Im zentralen Mittelmeer befinden sich derzeit noch zwei weitere private Rettungsschiffe, die «Humanity 1» und die «Geo Barents». Insgesamt warten fast 1000 gerettete Personen auf die Zuweisung eines sicheren Hafens.
Der italienische Innenminister Matteo Piantedosi wirft den NGOs vor, nicht mit den Behörden zu kooperieren. Ausserdem sollten sich jene Länder um die Rettung kümmern, unter deren Flagge die betreffenden Rettungsschiffe operierten. Die Ocean Viking fährt unter norwegischer Flagge.
Die Vorwürfe weist die Geschäftsführerin von SOS Méditerranée entschieden zurück. «Seit unserer Gründung setzen wir auf Kooperation und totale Transparenz». So könnten alle Bewegungen des Schiffes live online verfolgt werden. Die Ocean Viking wäre zudem noch nie ohne Erlaubnis in die Hoheitsgewässer eines Staates eingedrungen.
Die Koordination einer Seenotrettung liege zudem in der Verantwortung jenes Staates, welcher sich am nächsten zu den in Seenot geratenen Personen befindet. «Dass Italien diese Verantwortung nicht wahrnimmt, verletzt internationales Seerecht.»
Auch der bekannte Publizist Roger de Weck kritisiert das Verhalten der italienischen Behörden aufs Schärfste. Der ehemalige SRG-Generaldirektor engagiert sich seit letztem Jahr im Vorstand von SOS Méditerranée. «Es ist seit der Antike eine Tradition und heute ein Gebot des Menschen- und des Seerechts, dass man Schiffbrüchige rettet und human behandelt.» Wenn in Seenot geratene Personen an Bord seien, müsse man sie an Land lassen. Alles andere stünde im krassen Widerspruch zum Seerecht.
Menschenleben als Druckmittel
Doch was will Italien mit der Funkstille bezwecken? Caroline Abu Sa'Da hat sich ihre Meinung dazu bereits gebildet: «Die italienische Regierung will Druck auf andere europäische Staaten aufbauen.

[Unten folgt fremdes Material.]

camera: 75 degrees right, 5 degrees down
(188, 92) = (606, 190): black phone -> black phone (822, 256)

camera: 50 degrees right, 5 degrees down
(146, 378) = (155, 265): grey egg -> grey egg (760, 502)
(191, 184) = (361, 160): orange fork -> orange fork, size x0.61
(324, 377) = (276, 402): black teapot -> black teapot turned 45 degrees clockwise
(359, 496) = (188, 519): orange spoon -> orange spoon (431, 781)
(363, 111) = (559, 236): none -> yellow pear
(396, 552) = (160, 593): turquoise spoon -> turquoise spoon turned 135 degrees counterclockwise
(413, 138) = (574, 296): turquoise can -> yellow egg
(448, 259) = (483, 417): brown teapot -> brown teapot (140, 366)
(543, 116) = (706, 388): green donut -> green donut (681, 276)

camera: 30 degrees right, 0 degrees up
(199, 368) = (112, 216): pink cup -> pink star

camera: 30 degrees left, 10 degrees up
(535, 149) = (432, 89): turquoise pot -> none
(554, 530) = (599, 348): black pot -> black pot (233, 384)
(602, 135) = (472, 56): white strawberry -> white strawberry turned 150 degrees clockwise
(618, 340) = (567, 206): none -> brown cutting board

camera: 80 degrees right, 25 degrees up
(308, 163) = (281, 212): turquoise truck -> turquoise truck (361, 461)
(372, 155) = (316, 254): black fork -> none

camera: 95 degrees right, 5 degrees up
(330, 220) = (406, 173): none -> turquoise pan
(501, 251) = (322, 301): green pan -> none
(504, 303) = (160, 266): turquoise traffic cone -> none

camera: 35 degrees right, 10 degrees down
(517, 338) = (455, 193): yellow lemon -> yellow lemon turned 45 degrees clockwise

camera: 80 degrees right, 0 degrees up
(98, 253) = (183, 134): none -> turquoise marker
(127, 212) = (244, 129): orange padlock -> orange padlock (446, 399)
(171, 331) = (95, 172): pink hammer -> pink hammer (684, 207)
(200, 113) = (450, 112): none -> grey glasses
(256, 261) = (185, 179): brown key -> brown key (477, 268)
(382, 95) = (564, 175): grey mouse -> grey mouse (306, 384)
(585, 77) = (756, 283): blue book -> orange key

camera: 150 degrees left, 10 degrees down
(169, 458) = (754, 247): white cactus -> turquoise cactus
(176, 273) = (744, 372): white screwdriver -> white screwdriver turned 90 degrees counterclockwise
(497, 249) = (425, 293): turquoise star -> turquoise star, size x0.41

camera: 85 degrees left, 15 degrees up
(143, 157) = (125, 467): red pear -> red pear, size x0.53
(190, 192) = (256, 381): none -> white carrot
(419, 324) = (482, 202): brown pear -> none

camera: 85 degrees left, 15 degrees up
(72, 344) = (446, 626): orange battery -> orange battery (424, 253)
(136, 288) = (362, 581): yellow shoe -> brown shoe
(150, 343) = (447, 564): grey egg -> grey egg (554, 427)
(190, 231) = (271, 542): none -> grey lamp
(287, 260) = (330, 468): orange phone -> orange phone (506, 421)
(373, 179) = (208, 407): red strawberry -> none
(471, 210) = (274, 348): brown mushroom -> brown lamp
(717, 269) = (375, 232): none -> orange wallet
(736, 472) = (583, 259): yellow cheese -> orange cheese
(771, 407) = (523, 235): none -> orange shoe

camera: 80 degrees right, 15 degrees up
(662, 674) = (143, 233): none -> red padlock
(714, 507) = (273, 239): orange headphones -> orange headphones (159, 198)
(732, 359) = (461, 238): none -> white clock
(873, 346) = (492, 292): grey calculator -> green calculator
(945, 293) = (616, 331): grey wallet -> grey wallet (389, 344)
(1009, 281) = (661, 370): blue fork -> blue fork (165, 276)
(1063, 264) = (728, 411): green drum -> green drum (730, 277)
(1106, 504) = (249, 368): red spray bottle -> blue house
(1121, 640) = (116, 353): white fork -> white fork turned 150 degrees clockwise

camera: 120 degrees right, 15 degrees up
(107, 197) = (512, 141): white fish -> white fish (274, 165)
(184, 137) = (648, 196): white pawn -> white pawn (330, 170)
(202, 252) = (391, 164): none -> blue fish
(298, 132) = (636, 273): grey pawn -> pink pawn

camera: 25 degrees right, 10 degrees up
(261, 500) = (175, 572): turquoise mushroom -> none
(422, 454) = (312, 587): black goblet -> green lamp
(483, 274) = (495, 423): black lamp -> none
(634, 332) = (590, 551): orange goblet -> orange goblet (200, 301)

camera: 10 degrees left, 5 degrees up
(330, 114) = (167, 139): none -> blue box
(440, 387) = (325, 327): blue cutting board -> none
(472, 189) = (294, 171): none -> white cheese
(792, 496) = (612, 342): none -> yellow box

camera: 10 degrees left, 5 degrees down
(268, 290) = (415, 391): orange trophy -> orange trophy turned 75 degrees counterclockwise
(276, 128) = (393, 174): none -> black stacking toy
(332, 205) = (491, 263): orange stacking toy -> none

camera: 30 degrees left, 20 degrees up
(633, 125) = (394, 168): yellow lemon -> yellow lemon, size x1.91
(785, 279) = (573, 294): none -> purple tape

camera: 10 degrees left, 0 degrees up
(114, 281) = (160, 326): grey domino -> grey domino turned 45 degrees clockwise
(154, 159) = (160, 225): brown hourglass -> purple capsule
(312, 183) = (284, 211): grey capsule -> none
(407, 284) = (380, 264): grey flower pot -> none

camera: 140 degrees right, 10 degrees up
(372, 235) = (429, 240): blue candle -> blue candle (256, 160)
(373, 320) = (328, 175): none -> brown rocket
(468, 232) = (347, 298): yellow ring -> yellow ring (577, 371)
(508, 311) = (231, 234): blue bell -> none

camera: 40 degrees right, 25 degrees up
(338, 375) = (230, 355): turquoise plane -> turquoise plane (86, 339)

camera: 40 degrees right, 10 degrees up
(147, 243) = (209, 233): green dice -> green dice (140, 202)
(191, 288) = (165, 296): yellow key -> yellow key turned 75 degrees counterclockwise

So will sie die Diskussion über die Verteilung von Flüchtlingen wieder aufleben lassen.» Seit drei Jahren liege diese nämlich auf Eis.
Diese Diskussion würde auch Abu Sa'Da begrüssen, denn Italien leide unverhältnismässig stark unter den Flüchtlingsströmen im Mittelmeer. «Aber dafür Menschenleben als Druckmittel zu verwenden, ist sowohl inhuman als auch gegen das Gesetz.»
Kapitän müsste Notstand ausrufen
Lange hat die Ocean Viking nicht mehr Zeit, um einen sicheren Hafen zu finden. Es gebe noch Verpflegung für 10 Tage an Bord. Spätestens dann müsse man etwas gefunden haben, sagt Abu Sa'Da. Besser wäre früher, denn die Lage an Bord sei angespannt.
Zeige sich kein Land kooperativ, «so wird der Kapitän der Ocean Viking den Notstand erklären müssen. So können wir ohne Erlaubnis in italienisches Hoheitsgewässer eindringen und anlegen». Doch das wolle niemand. Die Crew würde die Verhaftung riskieren. «Das würde bedeuten, dass hunderte andere Menschen ertrinken.»